Die Aktie reagierte am Freitag deutlich: Sie verlor 4,82 Prozent und rutschte auf 22,52 Euro ab. Damit bleibt das Papier klar unter dem 52-Wochen-Hoch von 28,42 Euro, das Ende Juli erreicht wurde – der Abstand beträgt gut ein Fünftel. Anleger scheinen die verpasste Mehrheit weniger als Erleichterung, sondern eher als Fortsetzung der Unsicherheit zu werten.
FDI-Prüfung als nächste Hürde
Selbst mit knapp 49,52 Prozent ist der Fall für Ennoconn noch nicht entschieden. Der Vollzug des Übernahmeangebots steht unter dem Vorbehalt einer investitionskontrollrechtlichen Freigabe durch das deutsche Bundesministerium für Wirtschaft und Klimaschutz. Diese sogenannte FDI-Prüfung dürfte in den kommenden Wochen zum eigentlichen Nadelöhr werden – ohne grünes Licht aus Berlin bleibt auch eine faktische Mehrheit von knapp 50 Prozent wirtschaftlich wenig wert.
Vorstand und Aufsichtsrat von Kontron hatten bereits Anfang Juli in einer gemeinsamen begründeten Stellungnahme dazu geraten, das Angebot abzulehnen. Der Preis von 23,50 Euro pro Aktie sei „finanziell nicht angemessen“, hieß es damals. Diese Einschätzung dürfte das mäßige Ergebnis der Andienungsquote mit erklären: Viele Aktionäre hielten offenbar an ihren Papieren fest, statt zum gebotenen Preis zu verkaufen.
Bewegung gab es zuletzt auch auf der Aktionärsseite jenseits von Ennoconn. Morgan Stanley meldete Anfang Juli den Aufbau einer Beteiligungsposition aus Aktien und Finanzinstrumenten von 8,43 Prozent an Kontron – ein Signal, dass institutionelle Investoren im Übernahmeszenario eigene Positionen aufbauen. Auch Kontron-Vorstandschef Hannes Niederhauser zeigte sich zuletzt investiert und kaufte im Mai 2.000 Aktien zu rund 23,00 Euro.
Operatives Geschäft läuft weiter
Abseits des Übernahmestreits hält der operative Betrieb an. Kontron meldete Ende Juli einen neuen Auftrag über die Lieferung von 150.000 5G-Modulen an einen nicht näher genannten OEM-Kunden. Im Mai hatte das Unternehmen die Zahlen für das erste Quartal 2026 vorgelegt: Der Umsatz lag bei 363,75 Millionen Euro, der Gewinn je Aktie sank im Jahresvergleich von 0,33 auf 0,22 Euro. Zudem kündigte der Vorstand im Juni die geplante Veräußerung eigener Aktien zur Bedienung des Aktienoptionsprogramms 2024/2025 an.
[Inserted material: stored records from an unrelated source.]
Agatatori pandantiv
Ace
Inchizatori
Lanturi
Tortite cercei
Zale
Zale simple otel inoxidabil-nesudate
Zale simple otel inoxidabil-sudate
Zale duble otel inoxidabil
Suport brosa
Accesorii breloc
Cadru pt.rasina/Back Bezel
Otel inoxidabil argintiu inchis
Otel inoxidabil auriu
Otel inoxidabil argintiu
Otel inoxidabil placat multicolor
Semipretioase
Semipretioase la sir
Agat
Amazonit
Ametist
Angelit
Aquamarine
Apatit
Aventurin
Der Kalender bleibt in den kommenden Wochen dicht gefüllt. Am 6. August steht der Halbjahresbericht 2026 an, der erste substanzielle Blick auf die Geschäftsentwicklung nach dem Übernahmeversuch. Ende August folgt der Auftritt bei der Commerzbank- und ODDO-BHF-Konferenz in Frankfurt, Mitte September der Capital Markets Day. Diese Termine dürften darüber entscheiden, wie stark sich das Unternehmen operativ von der Übernahmethematik lösen kann – oder ob die FDI-Prüfung das dominierende Thema bleibt.
Für Anleger bleibt die Lage vorerst unübersichtlich: Ennoconn hat seine Position spürbar ausgebaut, aber die entscheidende Kontrollschwelle verpasst. Solange die Investitionsprüfung in Berlin läuft, dürfte die Aktie zwischen Übernahmefantasie und regulatorischer Unsicherheit schwanken.